The long road the Caps have created for themselves comes in part due to the long ice of the even periods: when their bench is the farthest from their own net.
Part of hockey’s uniqueness is changing on the fly and switching ends after every period. That combination creates special challenges replacing personnel in the second period and first overtime (period 4): your bench is suddenly a long way from your net, forcing players to be more responsible when it comes to relief.
Tampa Bay’s overtime goal in Game 2 was dissected as the definition of a bad line change -- two tired forwards and a defenseman were sure they had dumped the puck deep enough to get off the ice without an issue.

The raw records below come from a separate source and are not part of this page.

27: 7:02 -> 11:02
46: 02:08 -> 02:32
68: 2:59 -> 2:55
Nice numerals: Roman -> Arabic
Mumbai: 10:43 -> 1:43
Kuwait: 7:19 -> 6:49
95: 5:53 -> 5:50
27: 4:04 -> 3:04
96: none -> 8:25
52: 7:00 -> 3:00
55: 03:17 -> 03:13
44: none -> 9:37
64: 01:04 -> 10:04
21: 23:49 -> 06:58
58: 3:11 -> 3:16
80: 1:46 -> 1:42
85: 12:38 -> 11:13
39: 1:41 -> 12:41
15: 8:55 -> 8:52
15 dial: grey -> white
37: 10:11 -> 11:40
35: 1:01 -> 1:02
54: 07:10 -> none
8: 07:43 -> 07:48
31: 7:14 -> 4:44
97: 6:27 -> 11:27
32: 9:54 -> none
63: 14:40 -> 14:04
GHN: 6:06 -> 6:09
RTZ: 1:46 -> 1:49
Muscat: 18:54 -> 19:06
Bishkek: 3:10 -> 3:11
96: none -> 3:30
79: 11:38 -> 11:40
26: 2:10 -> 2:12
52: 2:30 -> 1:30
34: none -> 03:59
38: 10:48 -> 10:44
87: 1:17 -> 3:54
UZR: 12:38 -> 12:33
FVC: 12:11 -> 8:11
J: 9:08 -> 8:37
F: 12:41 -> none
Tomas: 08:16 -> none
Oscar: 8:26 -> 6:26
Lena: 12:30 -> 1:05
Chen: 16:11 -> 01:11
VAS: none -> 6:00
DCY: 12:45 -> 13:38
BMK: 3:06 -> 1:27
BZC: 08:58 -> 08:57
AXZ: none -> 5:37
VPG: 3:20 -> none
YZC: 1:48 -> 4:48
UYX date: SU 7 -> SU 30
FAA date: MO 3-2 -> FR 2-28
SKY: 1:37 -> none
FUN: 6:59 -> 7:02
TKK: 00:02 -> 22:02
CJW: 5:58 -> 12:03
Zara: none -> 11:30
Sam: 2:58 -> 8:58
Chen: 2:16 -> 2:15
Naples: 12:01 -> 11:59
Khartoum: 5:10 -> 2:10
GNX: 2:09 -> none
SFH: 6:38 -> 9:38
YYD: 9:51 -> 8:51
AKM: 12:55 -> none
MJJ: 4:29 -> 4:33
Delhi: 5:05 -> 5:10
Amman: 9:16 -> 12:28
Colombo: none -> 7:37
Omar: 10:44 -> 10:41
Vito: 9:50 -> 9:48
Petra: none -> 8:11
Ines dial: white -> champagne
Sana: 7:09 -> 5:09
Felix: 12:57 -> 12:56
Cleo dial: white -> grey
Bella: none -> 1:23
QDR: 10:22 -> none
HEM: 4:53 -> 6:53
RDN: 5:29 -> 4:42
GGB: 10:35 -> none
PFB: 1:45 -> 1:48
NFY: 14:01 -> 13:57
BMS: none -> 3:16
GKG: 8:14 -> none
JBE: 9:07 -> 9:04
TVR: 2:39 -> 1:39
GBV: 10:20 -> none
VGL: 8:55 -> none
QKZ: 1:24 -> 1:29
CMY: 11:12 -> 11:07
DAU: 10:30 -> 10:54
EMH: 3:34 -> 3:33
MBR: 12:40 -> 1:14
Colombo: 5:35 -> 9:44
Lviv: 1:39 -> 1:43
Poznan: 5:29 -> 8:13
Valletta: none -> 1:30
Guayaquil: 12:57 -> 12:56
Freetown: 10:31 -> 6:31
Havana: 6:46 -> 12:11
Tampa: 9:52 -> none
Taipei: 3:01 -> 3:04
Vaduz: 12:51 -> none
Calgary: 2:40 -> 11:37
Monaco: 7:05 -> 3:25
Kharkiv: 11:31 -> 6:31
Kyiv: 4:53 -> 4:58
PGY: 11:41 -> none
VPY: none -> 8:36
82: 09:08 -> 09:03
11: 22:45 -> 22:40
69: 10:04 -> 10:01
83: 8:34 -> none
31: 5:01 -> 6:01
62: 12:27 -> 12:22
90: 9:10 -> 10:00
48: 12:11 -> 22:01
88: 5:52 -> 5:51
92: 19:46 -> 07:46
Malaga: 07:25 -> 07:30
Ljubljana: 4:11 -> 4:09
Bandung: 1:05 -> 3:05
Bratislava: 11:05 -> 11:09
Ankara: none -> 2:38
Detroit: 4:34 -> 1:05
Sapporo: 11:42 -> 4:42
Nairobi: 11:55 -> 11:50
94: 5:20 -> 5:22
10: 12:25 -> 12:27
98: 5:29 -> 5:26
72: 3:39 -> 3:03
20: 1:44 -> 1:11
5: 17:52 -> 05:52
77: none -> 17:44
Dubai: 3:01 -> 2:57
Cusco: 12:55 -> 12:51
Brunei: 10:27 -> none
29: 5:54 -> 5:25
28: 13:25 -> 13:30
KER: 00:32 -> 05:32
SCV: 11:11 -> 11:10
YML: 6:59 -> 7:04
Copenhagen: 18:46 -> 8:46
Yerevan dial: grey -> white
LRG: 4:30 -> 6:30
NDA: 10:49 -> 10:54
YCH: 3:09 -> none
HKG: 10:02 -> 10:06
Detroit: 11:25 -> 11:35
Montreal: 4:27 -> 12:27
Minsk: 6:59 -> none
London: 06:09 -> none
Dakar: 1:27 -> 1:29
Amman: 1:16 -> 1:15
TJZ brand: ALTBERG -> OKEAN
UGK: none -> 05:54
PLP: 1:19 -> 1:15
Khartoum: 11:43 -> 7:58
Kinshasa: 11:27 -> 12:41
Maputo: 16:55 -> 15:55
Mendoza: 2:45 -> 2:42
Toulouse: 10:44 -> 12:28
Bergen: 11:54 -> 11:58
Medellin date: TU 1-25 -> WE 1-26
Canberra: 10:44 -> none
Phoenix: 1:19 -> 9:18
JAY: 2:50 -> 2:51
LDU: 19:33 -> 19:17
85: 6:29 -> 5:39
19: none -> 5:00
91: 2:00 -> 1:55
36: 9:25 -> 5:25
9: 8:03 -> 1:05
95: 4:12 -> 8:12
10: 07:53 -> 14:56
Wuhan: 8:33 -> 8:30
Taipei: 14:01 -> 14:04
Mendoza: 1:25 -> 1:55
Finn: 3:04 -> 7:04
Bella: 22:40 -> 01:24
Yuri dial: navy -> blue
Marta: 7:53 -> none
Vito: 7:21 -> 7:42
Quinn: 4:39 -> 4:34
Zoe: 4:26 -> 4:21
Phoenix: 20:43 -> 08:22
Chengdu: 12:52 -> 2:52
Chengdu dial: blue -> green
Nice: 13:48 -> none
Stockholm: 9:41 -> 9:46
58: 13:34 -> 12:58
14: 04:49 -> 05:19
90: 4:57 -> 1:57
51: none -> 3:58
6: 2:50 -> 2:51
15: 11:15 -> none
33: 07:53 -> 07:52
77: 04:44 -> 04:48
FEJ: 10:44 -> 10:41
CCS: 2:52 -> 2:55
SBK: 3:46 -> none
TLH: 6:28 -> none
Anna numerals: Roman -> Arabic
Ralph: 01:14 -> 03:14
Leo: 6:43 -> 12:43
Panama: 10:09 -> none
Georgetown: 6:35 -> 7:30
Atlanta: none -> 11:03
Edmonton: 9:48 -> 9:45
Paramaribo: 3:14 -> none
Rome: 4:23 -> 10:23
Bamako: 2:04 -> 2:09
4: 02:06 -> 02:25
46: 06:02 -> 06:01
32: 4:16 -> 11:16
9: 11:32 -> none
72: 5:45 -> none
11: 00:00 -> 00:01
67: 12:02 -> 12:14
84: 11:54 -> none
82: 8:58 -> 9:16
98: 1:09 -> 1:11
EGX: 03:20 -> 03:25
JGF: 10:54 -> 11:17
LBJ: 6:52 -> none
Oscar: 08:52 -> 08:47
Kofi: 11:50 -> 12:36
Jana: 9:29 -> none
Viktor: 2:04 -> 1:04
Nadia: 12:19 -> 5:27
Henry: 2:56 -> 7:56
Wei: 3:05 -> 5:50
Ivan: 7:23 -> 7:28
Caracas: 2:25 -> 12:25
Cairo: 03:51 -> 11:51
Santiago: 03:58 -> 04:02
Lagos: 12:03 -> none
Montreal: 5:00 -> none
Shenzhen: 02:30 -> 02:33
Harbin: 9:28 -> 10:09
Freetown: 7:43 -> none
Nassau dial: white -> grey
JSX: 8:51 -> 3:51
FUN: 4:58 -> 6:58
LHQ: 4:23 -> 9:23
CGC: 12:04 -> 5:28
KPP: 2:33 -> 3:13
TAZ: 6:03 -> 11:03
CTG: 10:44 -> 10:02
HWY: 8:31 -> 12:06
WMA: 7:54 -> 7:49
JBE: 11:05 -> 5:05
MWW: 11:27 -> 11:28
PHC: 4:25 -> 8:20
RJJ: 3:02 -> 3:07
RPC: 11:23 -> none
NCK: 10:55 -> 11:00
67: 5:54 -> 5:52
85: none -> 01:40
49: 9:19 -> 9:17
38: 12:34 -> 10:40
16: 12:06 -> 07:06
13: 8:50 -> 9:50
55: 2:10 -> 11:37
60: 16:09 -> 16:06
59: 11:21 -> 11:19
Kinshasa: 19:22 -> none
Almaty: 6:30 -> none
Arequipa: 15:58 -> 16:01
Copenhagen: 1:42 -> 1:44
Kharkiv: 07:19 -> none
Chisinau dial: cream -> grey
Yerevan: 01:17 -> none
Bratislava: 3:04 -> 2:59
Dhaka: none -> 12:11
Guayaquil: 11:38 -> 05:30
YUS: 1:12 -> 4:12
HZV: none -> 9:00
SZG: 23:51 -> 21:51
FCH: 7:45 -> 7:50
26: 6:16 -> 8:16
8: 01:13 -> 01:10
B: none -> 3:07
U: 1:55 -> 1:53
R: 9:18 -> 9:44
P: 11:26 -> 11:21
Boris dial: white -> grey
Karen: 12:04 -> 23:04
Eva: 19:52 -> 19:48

Indeed, the puck was at the Bolts' own goal line. Perhaps one or two Caps were clear to leave responsibly, not all three. The result was a Lightning-quick and lengthy pass up ice, creating an ill-fated 2-on-1 that gave the visitors a 2-0 series lead.
To be fair, it could be assessed that the players coming off the bench were not quick enough over the boards, and this is certainly not the sole reason the Caps' postseason could collapse in Florida.
It is one of those details that’s probably needling the coaching staff to no end. If it happened just that one time, it would be understandable.
A Nuevirth acrobatic save in the second period of Game 1, however, was also due to poor timing on a line change. “I know you’re tired, I know you want a change,” said the Versus broadcasters, “but you have to stay out there.”
The other part of that change is the length of each shift: get off safely and get off before you’re tired.
“I go as low as 15-20 second shifts,” Guy Boucher said Monday. “Especially in the playoffs; during the year if you’re extending past 35 to 40 seconds, you’re not working hard enough out there.”
Nobody will question how hard the Caps are working, but when it comes to switching up, it might be in question how smart they are working.